Aralık 2010’da Tunus’ta başlayarak, Kuzey Afrika’dan Ortadoğu’ya ve Körfez’e yayılan yönetim karşıtı protesto dalgasına Suriye Mart 2011’de yakalanmıştır. O tarihlerde belki de hiç kimse Esad karşıtı protestolar ve protestolara karşı güvenlik güçlerinin sert tepkisinin ülkeyi iç çatışmaya sürükleyeceğini tahmin etmemiştir.
Suriye’deki iç çatışmanın taraflarını Esad rejimi ve rejim karşıtları gibi basit bir denkleme indirgemek mümkün değildir; çok çeşitli fraksiyonlar oluşmuştur ve bu fraksiyonlar sadece Esad’a karşı değil birbirlerine karşı da mücadele etmektedir. Üstelik Suriye’deki iç çatışma da sadece iç çatışma değil, vekâletler savaşıdır. Zira Suriye’de iç çatışma olarak başlayan süreç, bölgesel güç odaklarının, kendi aralarında bölgesel liderlik adına yürüttükleri rekabetin sıcak çatışmaya dönüştüğü sahneye dönmüştür.

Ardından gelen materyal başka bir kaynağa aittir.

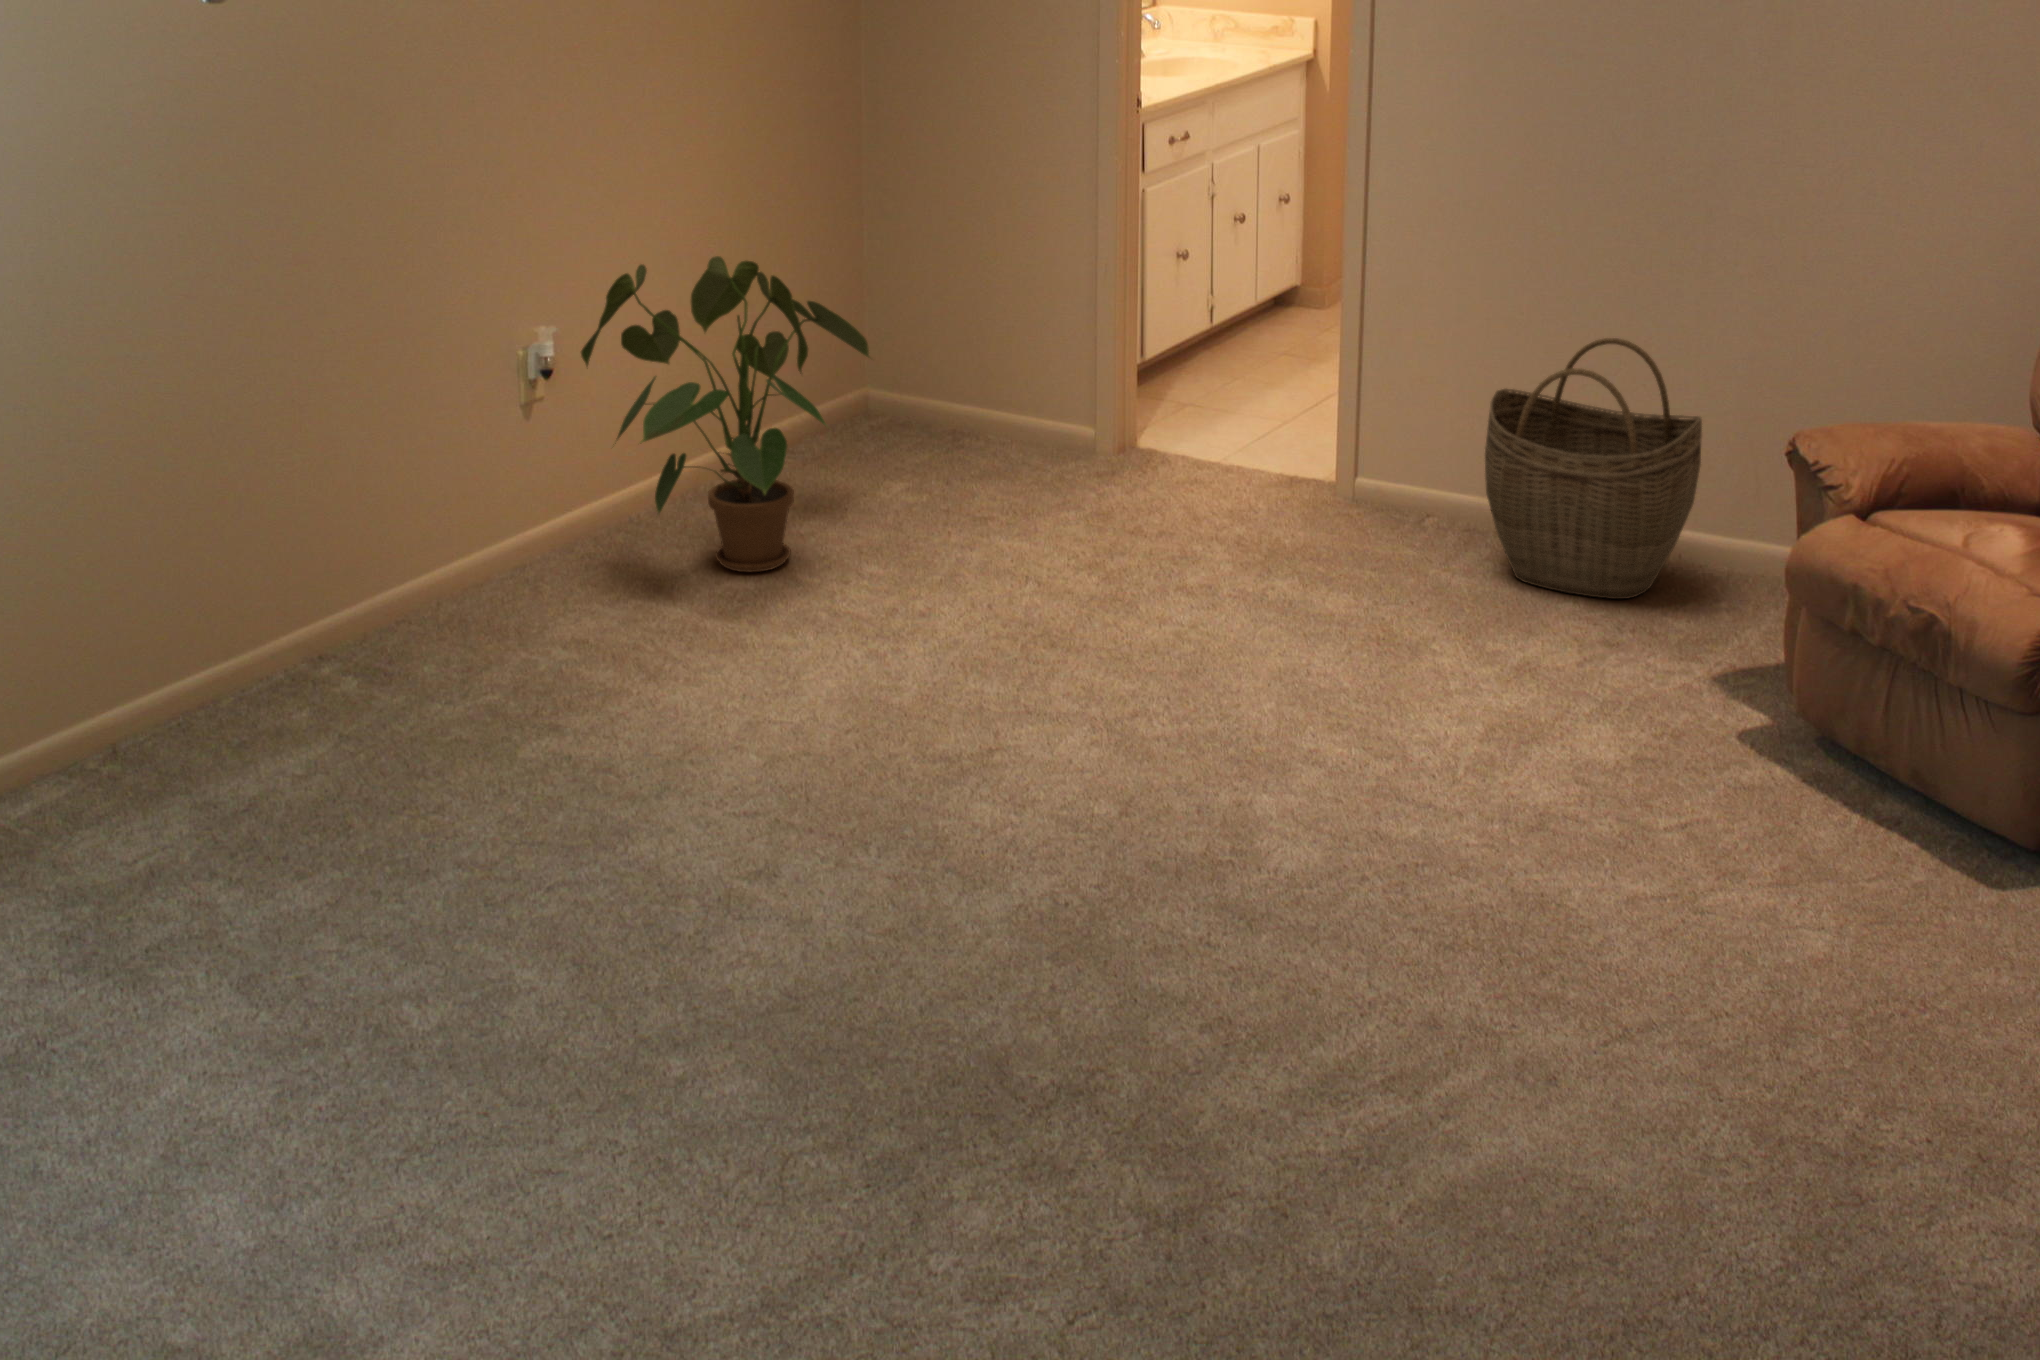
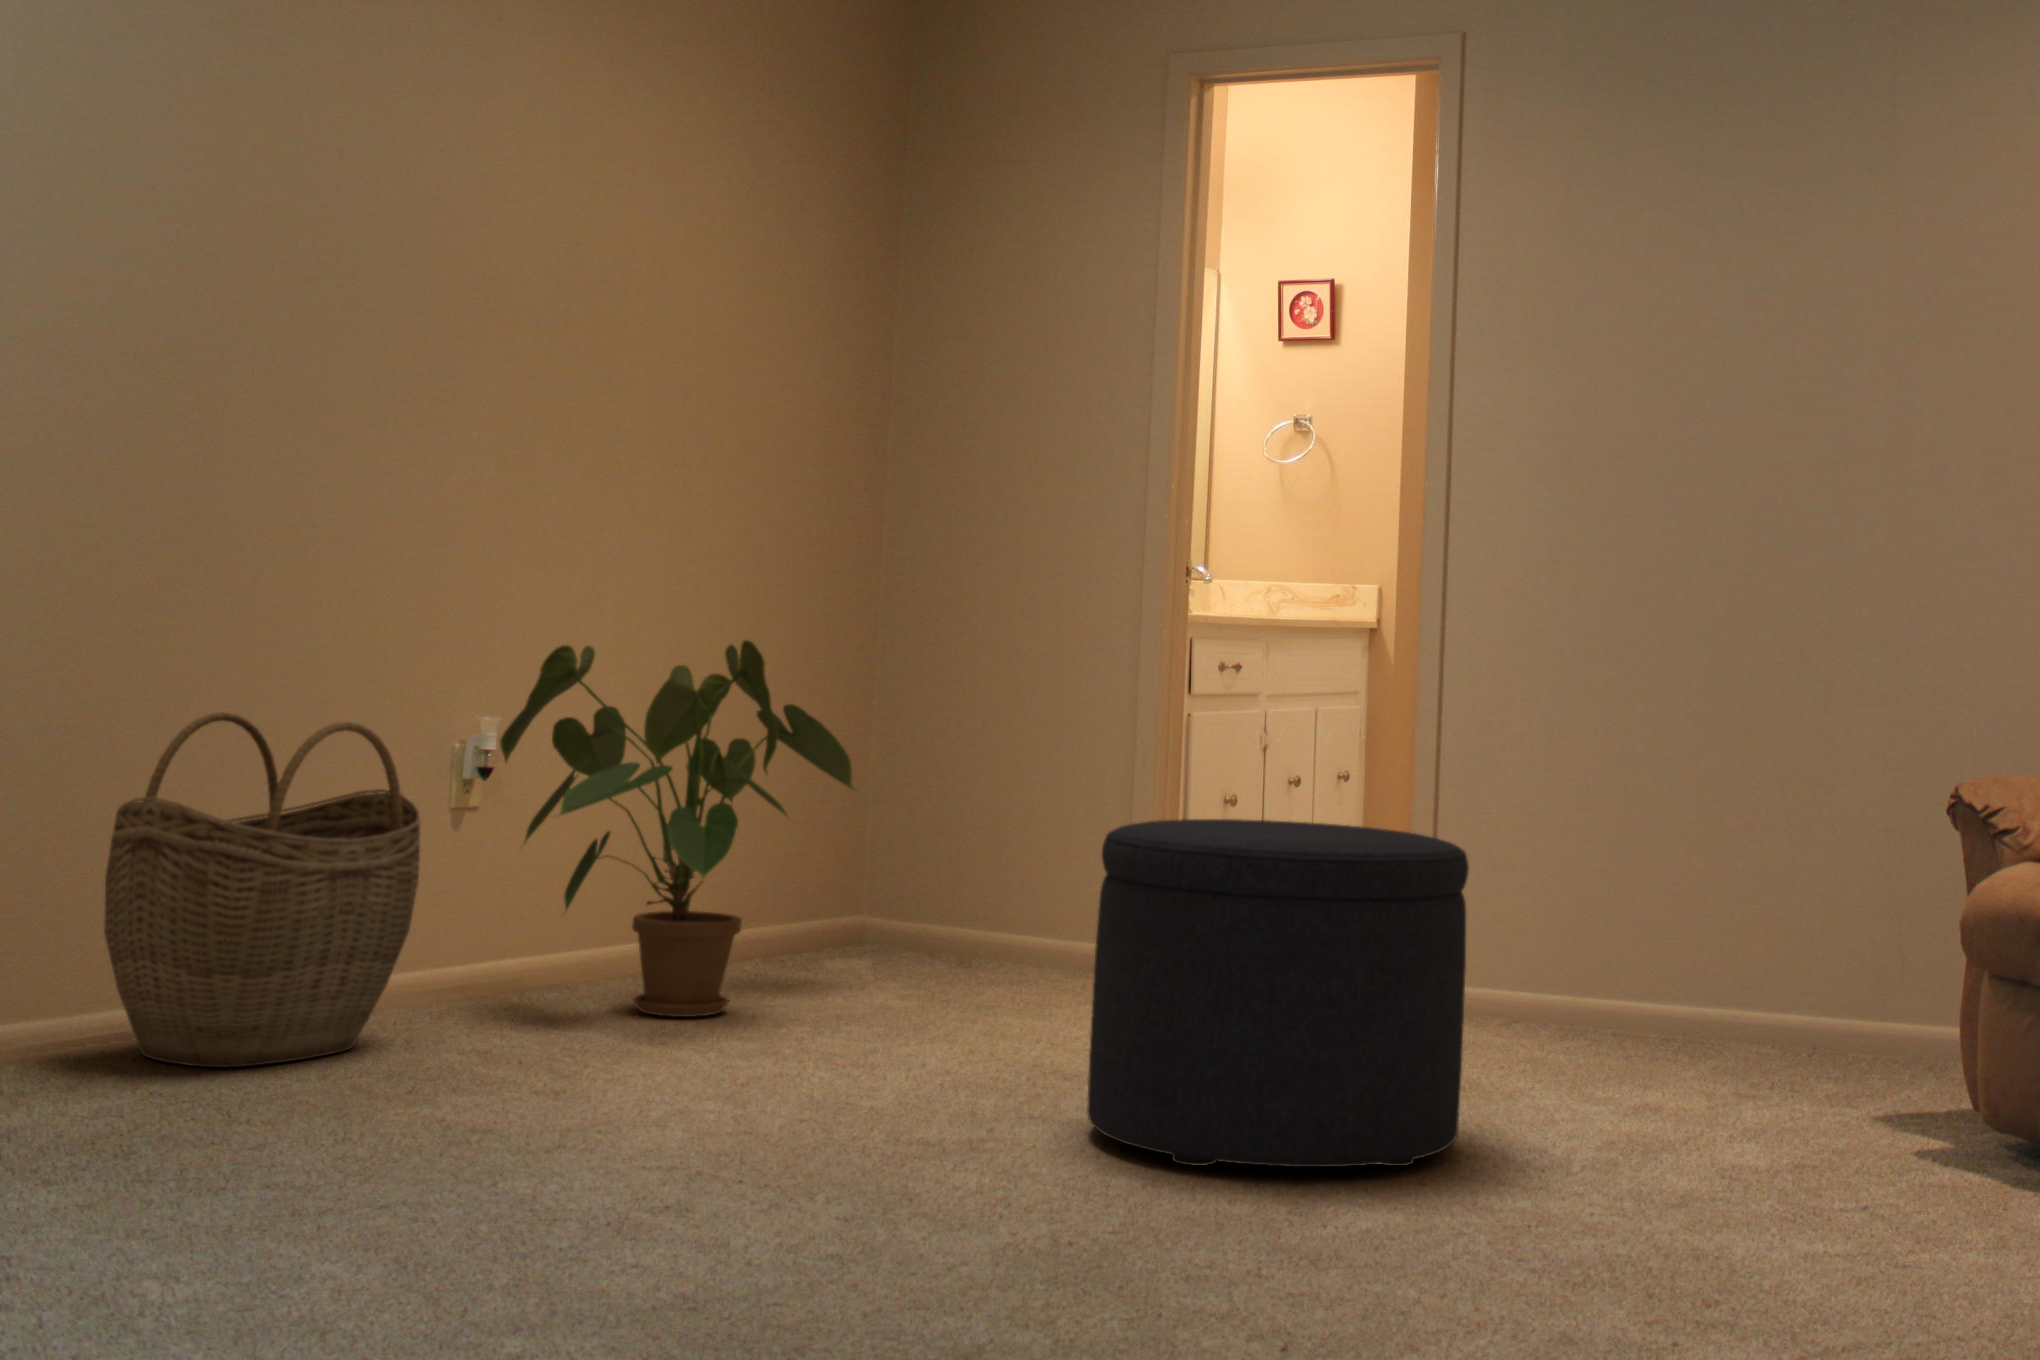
woven basket: present [1485,338,1702,599] -> present [104,712,421,1067]
ottoman: none [1088,487,1383,801] -> present [1087,819,1469,1167]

Bu güç odaklarından biri de İran’dır ve İran ağırlığını kararlılıkla Esad rejiminden yana koymuştur. İran’ın Esad rejimine verdiği desteğin nedenlerini bölgesel ve küresel düzeylerde aramak gerekir. İran’ın Esad’a verdiği desteğin en önemli bölgesel nedeni Sünni-Şii ayrışması kapsamında İran-Suudi Arabistan rekabetidir; bu rekabet nedeniyle İran bölgedeki tek Arap müttefiki olan ve Hizbullah ile arasında köprü niteliği taşıyan Esad rejimini korumak istemektedir. Bu durumu İran’ı Esad’a destek vererek statükoyu koruması ve statükonun bozulmasıyla Suriye’de Sünni, dolayısıyla Suudi Arabistan yanlısı bir iktidarın gelmesini önlemesi olarak yorumlayabiliriz. Dolayısıyla İran’ın Esad’a desteğini Suriye’de “Esad’ı istemekten” çok “Suudi Arabistan’a yakın Sünni hükümet istememek” şeklinde okumak da mümkündür.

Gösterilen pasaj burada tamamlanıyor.